Event Weighted Tests for Detecting Periodicity in Photon Arrival Times
This paper treats the problem of detecting periodicity in a sequence of photon arrival times, which occurs, for example, in attempting to detect gamma-ray pulsars. A particular focus is on how auxiliary information, typically source intensity, background intensity, and incidence angles and energies associated with each photon arrival should be used to maximize the detection power. We construct a class of likelihood-based tests, score tests, which give rise to event weighting in a principled and natural way, and derive expressions quantifying the power of the tests. These results can be used to compare the efficacies of different weight functions, including cuts in energy and incidence angle. The test is targeted toward a template for the periodic lightcurve, and we quantify how deviation from that template affects the power of detection.
💡 Research Summary
The paper addresses the classic problem of detecting a periodic signal hidden in a stream of photon arrival times, a situation that arises most prominently in the search for gamma‑ray pulsars with instruments such as Fermi‑LAT. The authors begin by modelling the photon stream as a non‑homogeneous Poisson process whose intensity is the sum of a periodic signal component λ_s(t,θ,E) and a background component λ_b(t,θ,E). The variables t, θ and E denote the arrival time, incidence angle and measured energy of each photon, respectively, and therefore each event carries a three‑dimensional auxiliary vector that can be exploited to improve detection power.
Instead of treating all photons equally or applying crude cuts on energy or angle, the authors derive a likelihood function L(α,β) that depends on a signal amplitude parameter α (which is zero under the null hypothesis of no periodicity) and a background scaling parameter β. By taking the score (the derivative of the log‑likelihood with respect to α) at α = 0 they obtain a test statistic S that is a weighted sum of sinusoidal basis functions:
S = Σ_i w_i cos(2πf t_i) and S′ = Σ_i w_i sin(2πf t_i)
where f is the trial frequency and w_i is a weight assigned to photon i. Crucially, the weight emerges naturally from the likelihood derivation as the ratio of the signal to background probability densities evaluated at the photon’s auxiliary variables:
w_i = λ_s(t_i,θ_i,E_i) / λ_b(t_i,θ_i,E_i)
In practice λ_s and λ_b are estimated from prior spectral models, instrument response functions, or from the data itself using an iterative background‑estimation scheme. This formulation makes the test a score test that is asymptotically optimal (Neyman–Pearson optimal) for detecting a weak periodic component when the auxiliary information is correctly modelled.
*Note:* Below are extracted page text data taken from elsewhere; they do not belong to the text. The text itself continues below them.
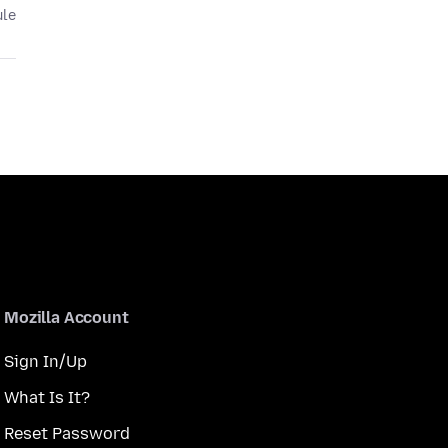
ule
Mozilla Account
Sign In/Up
What Is It?
Reset Password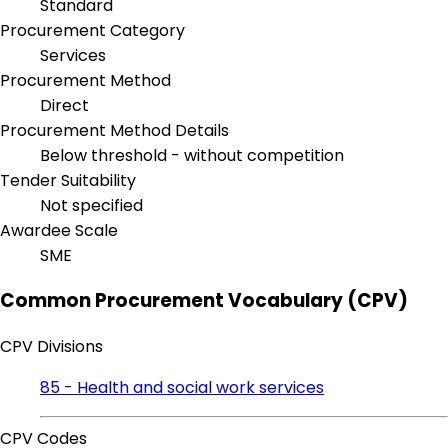
Standard
Procurement Category
Services
Procurement Method
Direct
Procurement Method Details
Below threshold - without competition
Tender Suitability
Not specified
Awardee Scale
SME
Common Procurement Vocabulary (CPV)
CPV Divisions
85 - Health and social work services
CPV Codes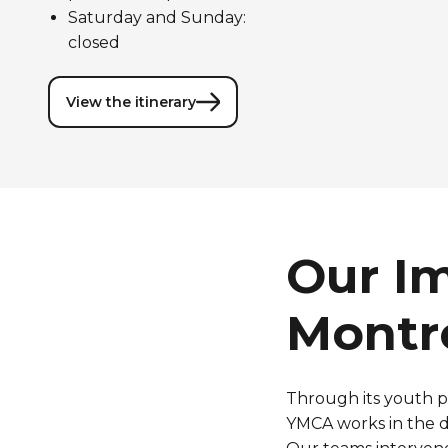
Saturday and Sunday:
closed
View the itinerary
Our I
Montr
Through
its
youth
p
YMCA
works
in the 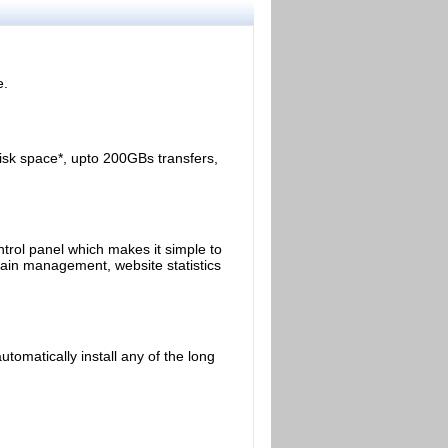
e.
disk space*, upto 200GBs transfers,
ntrol panel which makes it simple to
main management, website statistics
utomatically install any of the long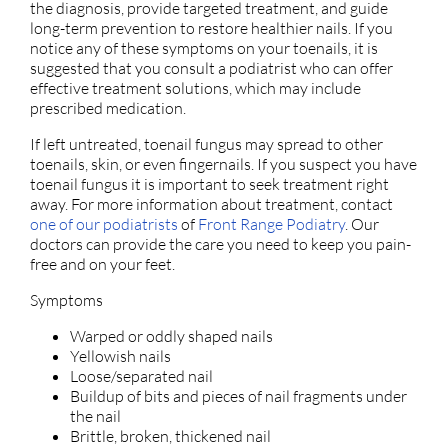
the diagnosis, provide targeted treatment, and guide
long-term prevention to restore healthier nails. If you
notice any of these symptoms on your toenails, it is
suggested that you consult a podiatrist who can offer
effective treatment solutions, which may include
prescribed medication.
If left untreated, toenail fungus may spread to other
toenails, skin, or even fingernails. If you suspect you have
toenail fungus it is important to seek treatment right
away. For more information about treatment, contact
one of our podiatrists
of
Front Range Podiatry
.
Our
doctors
can provide the care you need to keep you pain-
free and on your feet.
Symptoms
Warped or oddly shaped nails
Yellowish nails
Loose/separated nail
Buildup of bits and pieces of nail fragments under
the nail
Brittle, broken, thickened nail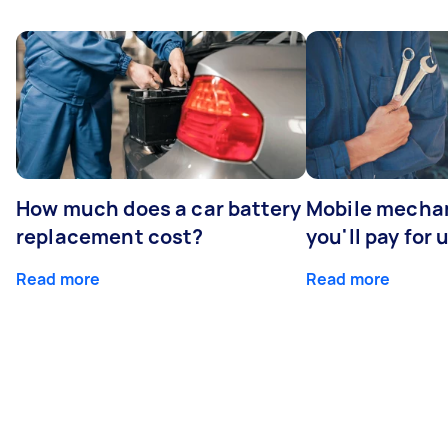
How much does a car battery
Mobile mechan
replacement cost?
you'll pay for 
Read more
Read more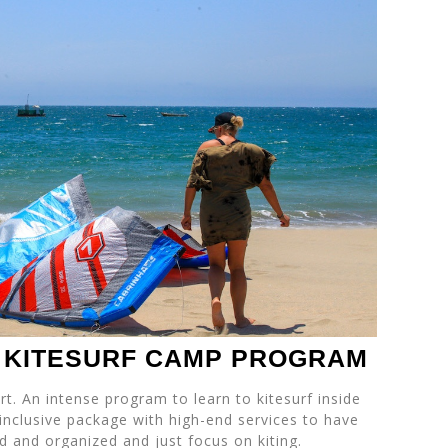
E KITESURF CAMP PROGRAM
rt. An intense program to learn to kitesurf inside
 inclusive package with high-end services to have
d and organized and just focus on kiting.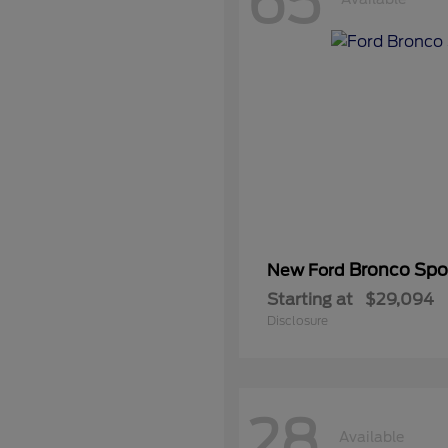
65
Bronco Spo
New Ford
Starting at
$29,094
Disclosure
28
Available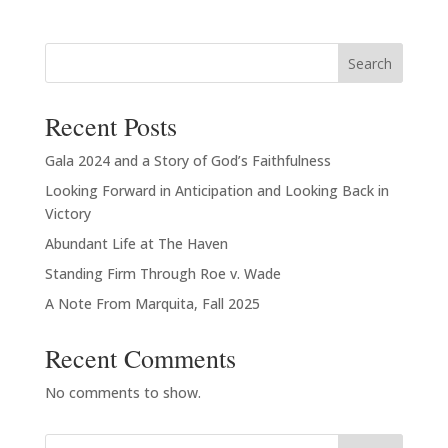
$20.00
through
Search
$23.00
Recent Posts
Gala 2024 and a Story of God’s Faithfulness
Looking Forward in Anticipation and Looking Back in
Victory
Abundant Life at The Haven
Standing Firm Through Roe v. Wade
A Note From Marquita, Fall 2025
Recent Comments
No comments to show.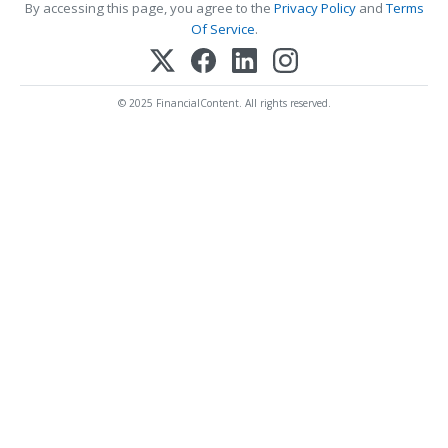
By accessing this page, you agree to the
Privacy Policy
and
Terms
Of Service
.
© 2025 FinancialContent. All rights reserved.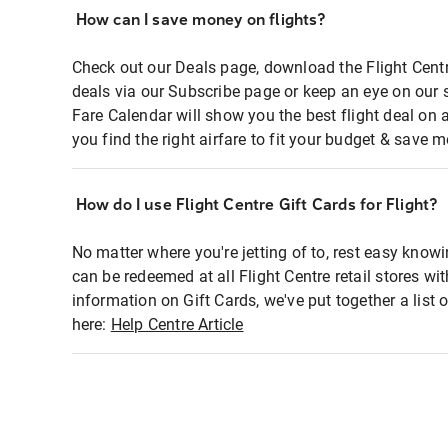
How can I save money on flights?
Check out our Deals page, download the Flight Centr
deals via our Subscribe page or keep an eye on our 
Fare Calendar will show you the best flight deal on 
you find the right airfare to fit your budget & save m
How do I use Flight Centre Gift Cards for Flight?
No matter where you're jetting of to, rest easy knowi
can be redeemed at all Flight Centre retail stores wi
information on Gift Cards, we've put together a lis
here:
Help Centre Article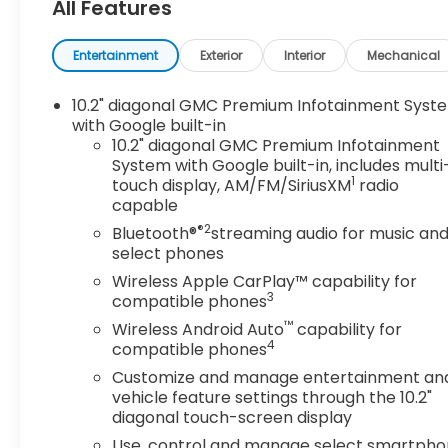
All Features
- 22" Bright Machined Aluminum Wheels with
Premium Paint
- EcoTec3 6.2L V8 Engine with 10-Speed
Entertainment
Exterior
Interior
Mechanical
Automatic Transmission
- 4-Wheel Drive
10.2" diagonal GMC Premium Infotainment Syst
- Magnetic Ride Control Suspension with Auto-
with Google built-in
Leveling
10.2" diagonal GMC Premium Infotainment
System with Google built-in, includes multi
- HD Surround Vision with Front & Rear Park Assist
1
touch display, AM/FM/SiriusXM
radio
- Heated & Ventilated Driver and Front
capable
Passenger Seats
®2
- Bose 14-Speaker Surround Sound System with
Bluetooth®
streaming audio for music an
select phones
SiriusXM 360L
- Navigation System with Apple CarPlay and
Wireless Apple CarPlay™ capability for
Android Auto
3
compatible phones
- Heated Steering Wheel with Memory Presets
™
Wireless Android Auto
capability for
- Heads-Up Display
4
compatible phones
- Lane Keep Assist with Lane Departure Warning
Customize and manage entertainment an
- OnStar Connected Services with Emergency
vehicle feature settings through the 10.2"
Communication
diagonal touch-screen display
Use, control and manage select smartph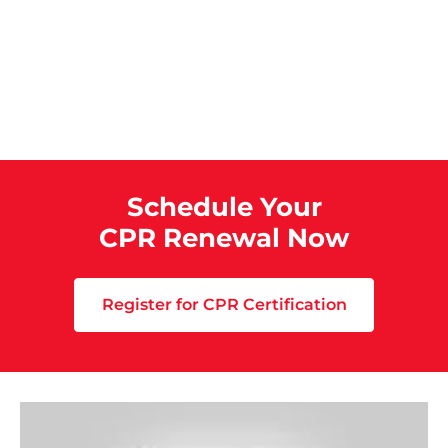
Schedule Your
CPR Renewal Now
Register for CPR Certification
The paper then explores several concrete weight choices: (1) unit weight (the traditional unweighted Rayleigh test), (2) binary cuts w_i = 1_{E_i>E_thr} or w_i = 1_{θ_i<θ_thr}, and (3) the continuous likelihood‑ratio weight described above. For each case the authors compute the expected value and variance of S under both the null and the alternative hypothesis, thereby obtaining analytic expressions for the detection power as a function of signal‑to‑background ratio, number of photons, and the degree of mismatch between the assumed periodic light‑curve template h(t) and the true signal shape.
A key insight is that the power loss due to template mismatch scales with the inner product ⟨h_true , h_assumed⟩; if the template deviates substantially, the expected signal contribution to S is reduced proportionally, and the test behaves like a sub‑optimal matched filter. The authors quantify this effect and provide guidance on how finely the template must be sampled to avoid significant degradation.
Simulation studies using realistic gamma‑ray pulsar parameters (power‑law spectra, instrument point‑spread functions, and time‑varying exposure) confirm the analytic predictions. The likelihood‑ratio weighting consistently outperforms the unweighted and cut‑based versions, delivering a 20–30 % increase in power for low signal‑to‑background regimes (S/B ≈ 0.1) and even larger gains when the background is highly anisotropic. Moreover, the distribution of the weighted score converges rapidly to a normal distribution, allowing straightforward p‑value calculation via standard Z‑scores; the authors provide the necessary variance‑normalization formulas for practical pipeline implementation.
Finally, the authors discuss practical considerations: (i) the need for accurate models of λ_s and λ_b, (ii) computational cost of evaluating weights for millions of photons (mitigated by pre‑computing lookup tables in (θ,E) space), and (iii) the flexibility to incorporate additional auxiliary variables such as event quality flags. They argue that the proposed framework subsumes traditional cut‑based methods as special cases and offers a principled path toward maximal detection sensitivity in current and future high‑energy astrophysics missions.
In summary, the paper delivers a rigorous, likelihood‑based derivation of event‑weighted periodicity tests, demonstrates their superior statistical power, and supplies the analytical tools needed to compare alternative weighting schemes and to assess the impact of template inaccuracies. This work represents a significant methodological advance for pulsar searches and other time‑domain analyses where each photon carries rich ancillary information.